After surging on years of low borrowing costs, the tech sector is suffering selling pressure from profit-taking around the world and increasing talk among central banks that the age of cheap money is coming to an end.
With big-name firms such as Apple and Google parent Alphabet suffering in recent weeks, their Asian counterparts are also feeling the pinch.
In Hong Kong internet giant Tencent sank more than four and speaker-maker AAC Technologies dived 2.4
percent, while Tokyo-listed Sony lost 1.7 percent and Sharp dived 1.9 percent. Samsung Electronics retreated 0.5 percent in Seoul.
And those fed through to broader markets, while traders have also been spooked by news that North Korea had tested its first missile that could reach the United States.
Tokyo ended down 0.1 percent, Seoul slipped 0.6 percent and Singapore gave back 0.5 percent and Taipei 0.6 percent. Shanghai was off 0.4 percent.
Hong Kong plunged 1.5 percent, with Kenny Wen, a strategist at Sun Hung Kai Financial in Hong Kong, telling Bloomberg News: “Many investors were betting 25,500 was the supporting level for the Hang Seng Index and have bought lots of futures on it.
“As the index fell below that level this morning, some people got panicked and chose to sell their holdings.”
However, Sydney ended 1.8 percent higher after a more than two percent dive in the previous two days and as Australia’s central bank held off raising interest rates.
The losses came despite a positive lead from Wall Street where the Dow chalked up another record high ahead of Independence Day celebrations.
Markets reversed early gains that were led by energy firms as oil prices bounced.
Crude lost around a fifth of its value between mid-May and mid-June, hitting 10-month lows, as traders fretted that a pick-up in US output was offsetting cuts by OPEC and Russia.
But it has recovered around half of those losses in recent weeks as US firms have cut the number of rigs pumping, easing supply glut worries.
While both main contracts dipped on Tuesday, regional energy firms tracked the previous day’s gains of around two percent on the oil market.

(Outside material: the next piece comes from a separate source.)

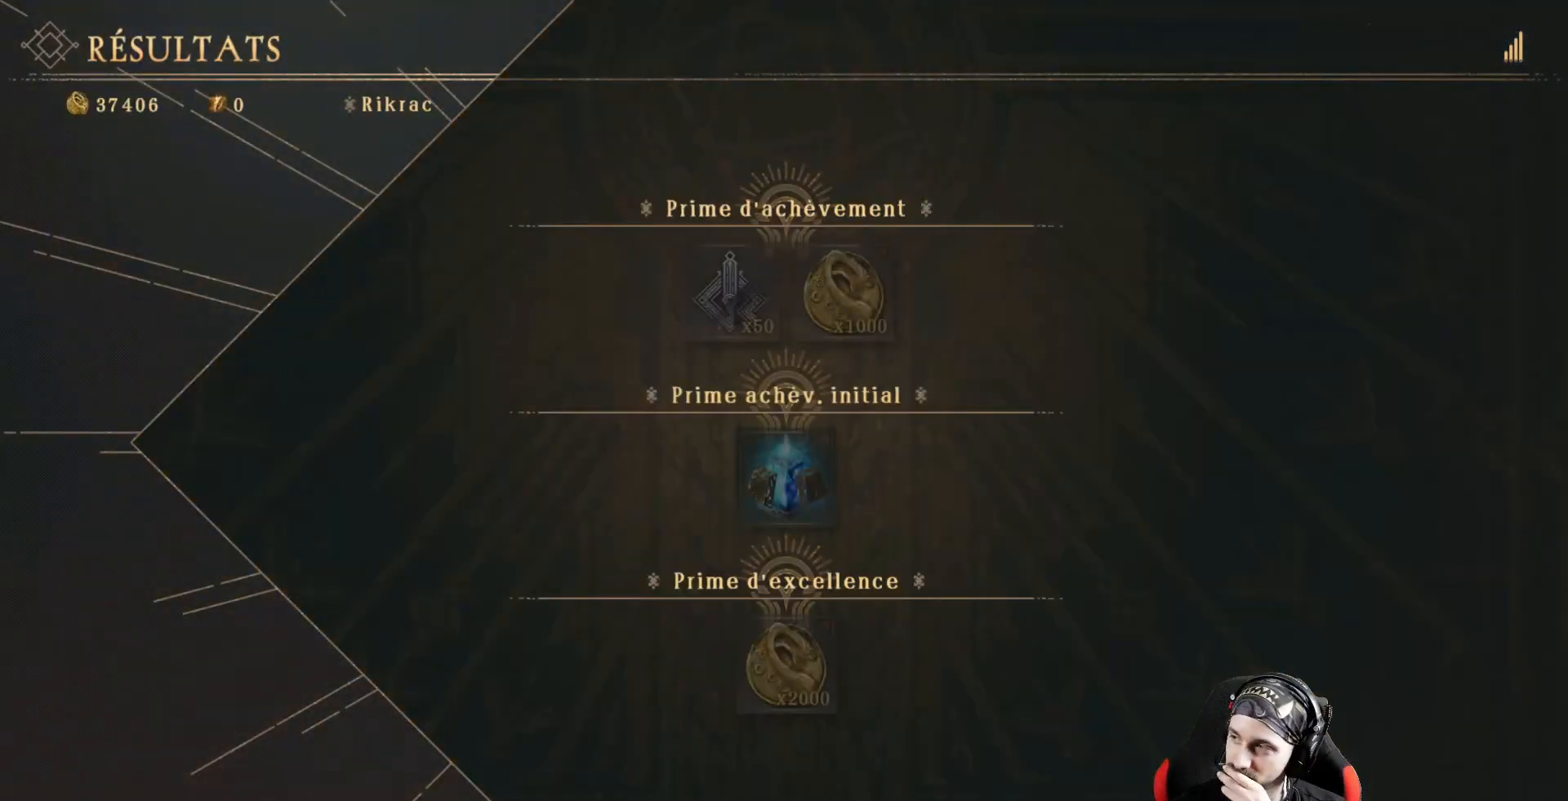
{"buttons": [], "left_stick": "center", "right_stick": "center", "events": []}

PetroChina and CNOOC surged in Hong Kong, while Tokyo-listed Inpex was more than one percent up.
However, refiner Idemitsu Kosan plunged more than 11 percent in Japan after saying it plans to raise up to $1.2 billion in a share sale despite opposition from its founding family to a merger with rival Showa Shell Sekiyu K.K. Showa Shell soared more than seven percent.
In Sydney, Woodside Petroleum and Rio Tinto jumped.
The dollar held up after bouncing Monday from last week’s sharp losses thanks to upbeat factory figures. Analysts also suggested central banks were stepping back from hawkish comments indicating monetary tightening.
The pound was weighed by below-forecast manufacturing data while European Central Bank officials looked to temper boss Mario Draghi’s suggestion of higher interest rates.
“We’ve seen an aggressive pullback from last week’s speculative bets fuelled by the hawkish chorus of central bankers,” said Stephen Innes, senior trader at OANDA.
However, the greenback fell against the yen following North Korea’s missile test, the latest provocation to ratchet up tensions over its nuclear weapons ambitions.
Investors are awaiting the release Wednesday of minutes from the Federal Reserve’s June policy meeting and key US jobs data Friday.
In early European trade London fell 0.4 percent while Paris and Frankfurt each shed 0.3 percent.